### [Text excerpt]
━━━━━━
24 January 2013

Japan’s Let ‘Em Die Party

The problem won't be solved unless you let them hurry up and die.

And what problem is that, Mr Asō? Why, naturally, it’s the problem of health care for the Japanese elderly! The same elderly who now make up nearly a quarter of Japan’s total population, who are not being replaced fast enough by their own populace due to the neoliberal orientation of their economy (encouraged by Mr Asō’s party, the Liberal Democrats), and who are hardly being replaced at all by immigrants due to the massive public xenophobia of the Japanese political class and the growing antipathy toward the Japanese government by pretty much every other East Asian nation of note (both also encouraged by Mr Asō’s party, and indeed by Mr Asō himself on numerous occasions - see also here).

Of course, Japan being a society heavily influenced by Confucian philosophy and having a high respect for the elderly, one might expect that Asō’s comments didn’t go over too well. Though Confucius supported the idea that a person’s death might be necessary because the virtues of care and justice would demand it (if it were done for the positive benefit of a lord, a loved one or a family member; or if it were done as an act of loyalty), he would have abhorred the idea that one should commit suicide for convenience or because of financial troubles. Suicide, when not aimed at fulfilling a virtue of care or justice, violates the virtue-ethic of xiao (孝, filiality) in several egregious ways. Firstly, the decision to commit suicide for selfish reasons is an abrogation of one’s life-long duties to care for one’s parents and to ensure the continuation of the family. Secondly and more importantly, it is a presumptuous harm to the existence that is given by one’s parents, and is thus an expression of ingratitude. As Confucius said: 「身體髮膚,受之父母,不敢毀傷,孝之始也。」 - ‘Our bodies, every hair and bit of skin, are received from our fathers and mothers; not presuming to injure that body is the beginning of filiality.’ Mr Asō’s way of thinking is triply anathema to Confucian thought, as it holds that old people should die for the sake of pecuniary convenience to the state! Surely, given the context in which this pronouncement occurred, this falls under Mencius’s condemnation of 率獸而食人 (‘leading on beasts to devour people’).

But wait. What’s that, you say? Mr Asō is Catholic? Well, then, in that case, surely there exists in Catholic doctrine some support for Mr Asō’s idea that the elderly should hurry up and die--

The Catholic Church holds as sacred both the dignity of each individual person and the gift of life. Therefore, the following principles are morally binding: First, to make an attempt on the life of or to kill an innocent person is an evil action. Second, each person is bound to lead his life in accord with God's plan and with an openness to His will, looking to life's fulfillment in heaven. Finally, intentionally committing suicide is a murder of oneself and considered a rejection of God's plan. For these reasons, the Second Vatican Council condemned “all offenses against life itself, such as murder, genocide, abortion, euthanasia and willful suicide...” (Gaudium et Spes, No. 27).
━━━━━━
### [Dataset entries]
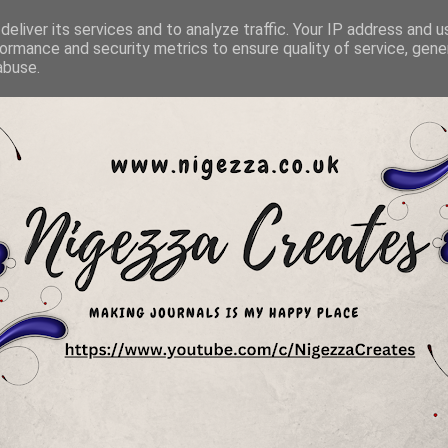
eliver its services and to analyze traffic. Your IP address and 
ormance and security metrics to ensure quality of service, gen
abuse.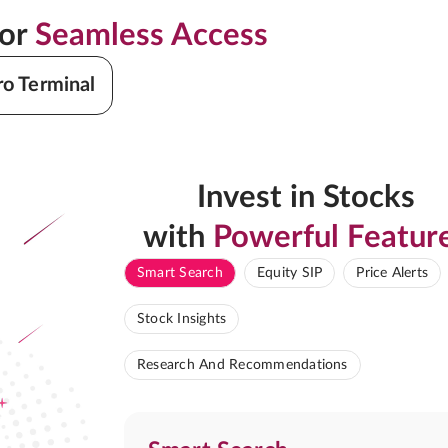
for
Seamless Access
ro Terminal
Invest in Stocks
with
Powerful Featur
Smart Search
Equity SIP
Price Alerts
Stock Insights
Research And Recommendations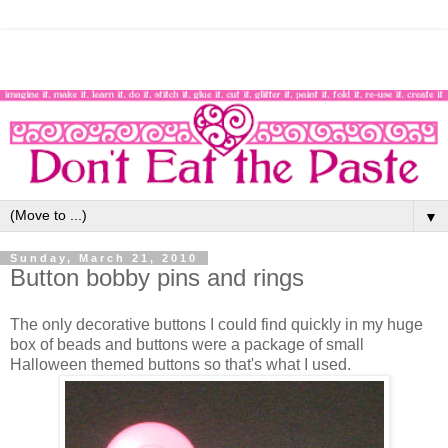
▼
Sunday, March 21, 2010
Button bobby pins and rings
The only decorative buttons I could find quickly in my huge
box of beads and buttons were a package of small
Halloween themed buttons so that's what I used.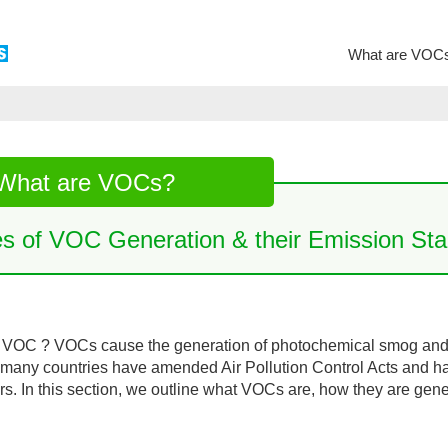
What are VOC
What are VOCs?
es of VOC Generation & their Emission Sta
 VOC ? VOCs cause the generation of photochemical smog and a
many countries have amended Air Pollution Control Acts and 
ars. In this section, we outline what VOCs are, how they are gen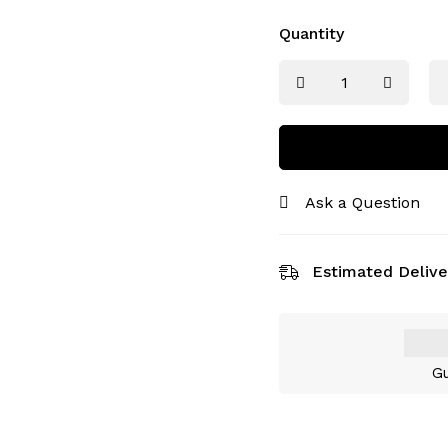
Quantity
Ask a Question
Estimated Delive
Gu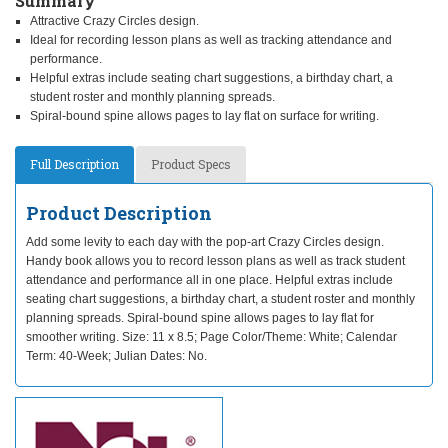
Summary
Attractive Crazy Circles design.
Ideal for recording lesson plans as well as tracking attendance and
performance.
Helpful extras include seating chart suggestions, a birthday chart, a
student roster and monthly planning spreads.
Spiral-bound spine allows pages to lay flat on surface for writing.
Full Description
Product Specs
Product Description
Add some levity to each day with the pop-art Crazy Circles design.
Handy book allows you to record lesson plans as well as track student
attendance and performance all in one place. Helpful extras include
seating chart suggestions, a birthday chart, a student roster and monthly
planning spreads. Spiral-bound spine allows pages to lay flat for
smoother writing. Size: 11 x 8.5; Page Color/Theme: White; Calendar
Term: 40-Week; Julian Dates: No.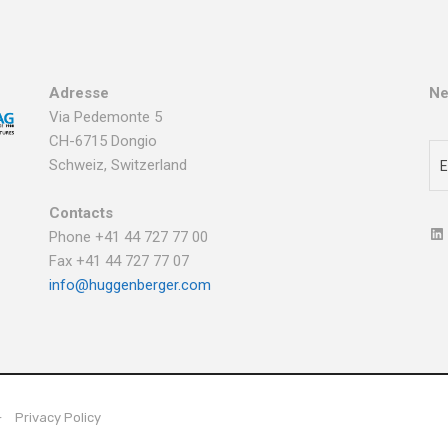
Adresse
Ne
Via Pedemonte 5
CH-6715 Dongio
Schweiz, Switzerland
Contacts
Phone +41 44 727 77 00
Fax +41 44 727 77 07
info@huggenberger.com
Privacy Policy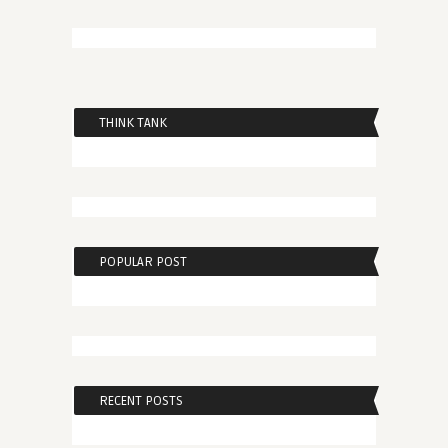
THINK TANK
POPULAR POST
RECENT POSTS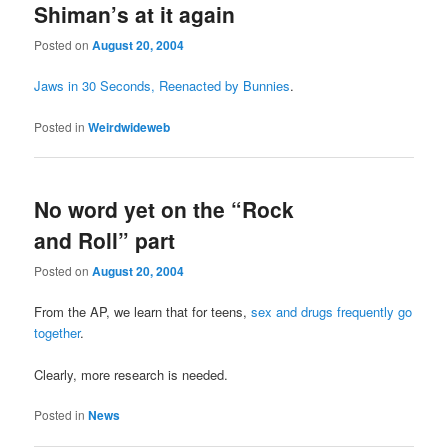
Shiman’s at it again
Posted on
August 20, 2004
Jaws in 30 Seconds, Reenacted by Bunnies
.
Posted in
Weirdwideweb
No word yet on the “Rock
and Roll” part
Posted on
August 20, 2004
From the AP, we learn that for teens,
sex and drugs frequently go
together
.
Clearly, more research is needed.
Posted in
News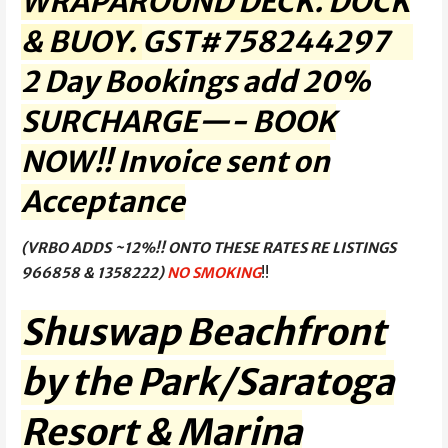
WRAPAROUND DECK. DOCK
& BUOY.
GST#758244297
2 Day Bookings add 20%
SURCHARGE—- BOOK
NOW!! Invoice sent on
Acceptance
(VRBO ADDS ~12%!! ONTO THESE RATES RE LISTINGS
966858 & 1358222)
NO SMOKING
!!
Shuswap Beachfront
by the Park/Saratoga
Resort & Marina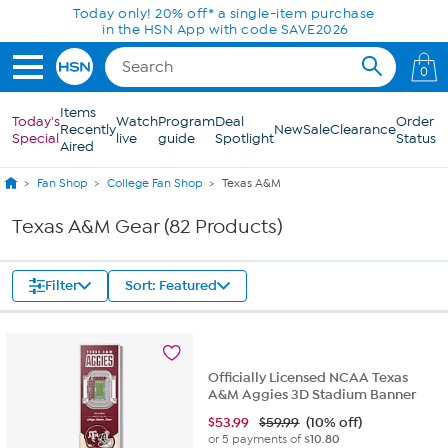
Skip to Main Content
Today only! 20% off* a single-item purchase
in the HSN App with code SAVE2026
0
Items
Today's
Watch
Program
Deal
Order
Recently
New
Sale
Clearance
Special
live
guide
Spotlight
Status
Aired
Fan Shop
College Fan Shop
Texas A&M
Texas A&M Gear (82 Products)
Filter
Sort: Featured
Officially Licensed NCAA Texas
A&M Aggies 3D Stadium Banner
$
53.99
$59.99
(10% off)
or 5 payments of
$10.80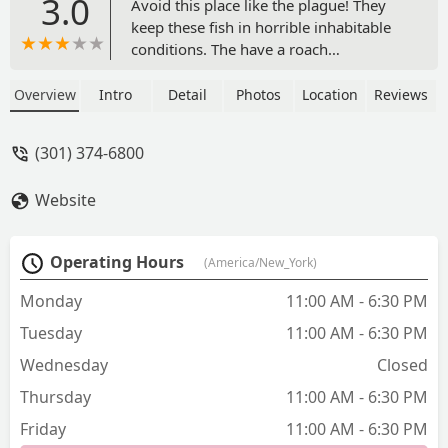
3.0
Avoid this place like the plague! They
keep these fish in horrible inhabitable
conditions. The have a roach
infestation. Let’s not forget the worst
part… customer service!!! I bought a fish
Overview
Intro
Detail
Photos
Location
Reviews
and the fish seemed to have a fungus
infection, when I asked the gentleman
(301) 374-6800
about it he was very nasty. The fish died
the same day I purchased it. - Me'Chelle
Website
Carter
Operating Hours
(America/New_York)
Monday
11:00 AM - 6:30 PM
Tuesday
11:00 AM - 6:30 PM
Wednesday
Closed
Thursday
11:00 AM - 6:30 PM
Friday
11:00 AM - 6:30 PM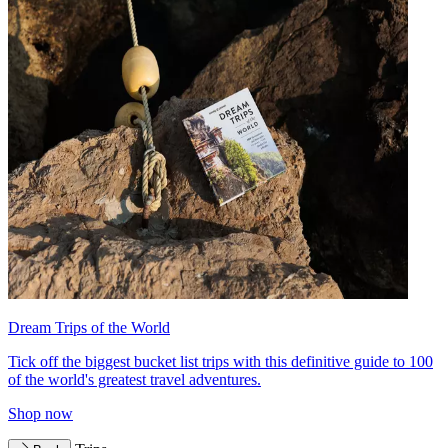
Dream Trips of the World
Tick off the biggest bucket list trips with this definitive guide to 100
of the world's greatest travel adventures.
Shop now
━━━━━━
### [Set of tasks]
[1] According to the post about Mr Asō's remark on the elderly, what share of Japan's total population do the elderly now make up?
[2] Continue the post about Mr Asō's remark on the elderly from the point where it stops.

### [Response list]
[1] Nearly a quarter.

[2]
Oh. Well, then, what about the current Pope? Surely he must--

the Holy Father once again recalled “the firm and constant ethical condemnation of all forms of direct euthanasia, in keeping with the centuries-long teaching of the Church”.

“The synergetic efforts of civil society and of the community of believers must ensure not only that everyone is able to live in a dignified and responsible way, but also that they can face moments of trial and of death in the finest condition of fraternity and solidarity, even where death comes in a poor family or a hospital bed”.

Society, said the Pontiff, must “ensure due support to families who undertake to care in the home, sometimes for long periods, sick members who are afflicted with degenerative conditions, ... or who need particularly costly assistance. ... It is above all in this field that synergy between the Church and the institutions can prove particularly important in ensuring the necessary help for human life in moments of frailty”.

Oh. Rather blunt, that. ‘Firm and constant ethical condemnation of direct euthanasia’, ‘society must ensure due support’, and ‘synergy between the Church and the institutions’ is important in achieving it, hm. Tough luck finding moral succour there, Tarō-chan.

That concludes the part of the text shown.